Pityriasis alba
ICD-10 L30.5 is a billable code used to indicate a diagnosis of pityriasis alba.
Pityriasis alba is a common, benign skin condition characterized by the presence of hypopigmented patches on the skin, primarily affecting children and adolescents. Clinically, it presents as light-colored, scaly patches that are often found on the face, arms, and upper body. The lesions are typically asymptomatic, though they may occasionally be slightly itchy. The condition is thought to be related to a history of atopic dermatitis, and it is more prevalent in individuals with darker skin tones due to the contrast between the affected areas and the surrounding skin. The pathophysiology involves a reduction in melanin production in the affected areas, and while the exact cause remains unclear, it may be associated with environmental factors, sun exposure, and skin dryness. Diagnosis is primarily clinical, based on the characteristic appearance of the lesions, and may be supported by a history of atopic dermatitis. Differential diagnoses include vitiligo, tinea versicolor, and other hypopigmented skin disorders. Treatment is usually not required, but emollients and topical corticosteroids may be used to alleviate any associated dryness or irritation.
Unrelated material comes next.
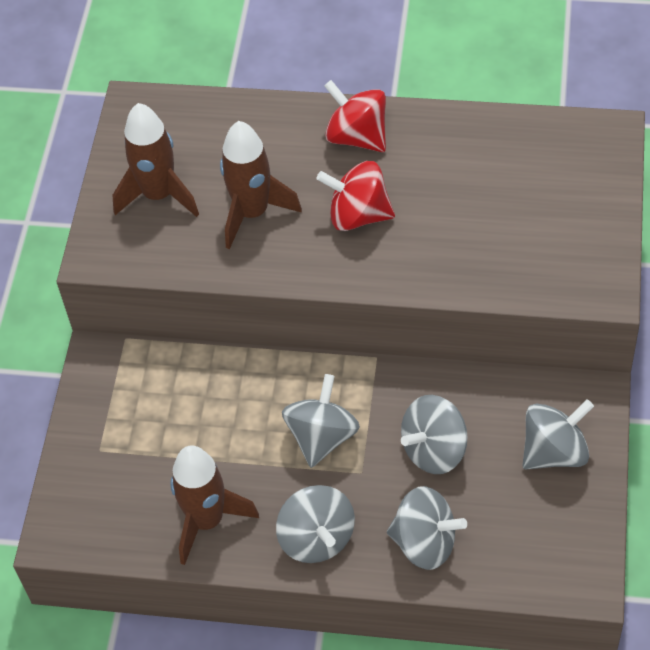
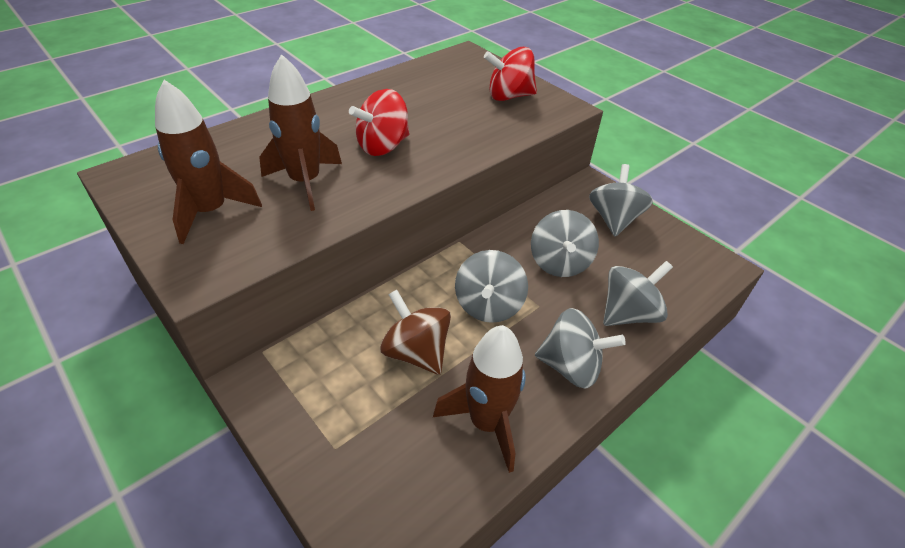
camera: 55 degrees left, 10 degrees down
(223, 428) = (416, 352): none -> brown spinning top
(322, 437) = (488, 305): grey spinning top -> grey spinning top turned 135 degrees counterclockwise
(357, 137) = (327, 113): red spinning top -> red spinning top (509, 96)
Standard ICD-10-CM documentation requirements apply
Various clinical presentations within this specialty area
Follow specialty-specific billing guidelines
Standard ICD-10-CM documentation requirements apply
Various clinical presentations within this specialty area
Follow specialty-specific billing guidelines
L30.5 specifically covers pityriasis alba, which is characterized by hypopigmented patches on the skin, primarily in children and adolescents. It is important to differentiate it from other skin conditions such as vitiligo and tinea versicolor.
L30.5 should be used when the clinical presentation aligns with pityriasis alba, particularly when there is a history of atopic dermatitis and the lesions are asymptomatic. It should not be used for conditions that present with more pronounced symptoms or different lesion characteristics.
Documentation should include a detailed clinical examination noting the appearance of the lesions, patient history including any atopic dermatitis, and any treatments attempted. Photographic evidence may also be beneficial.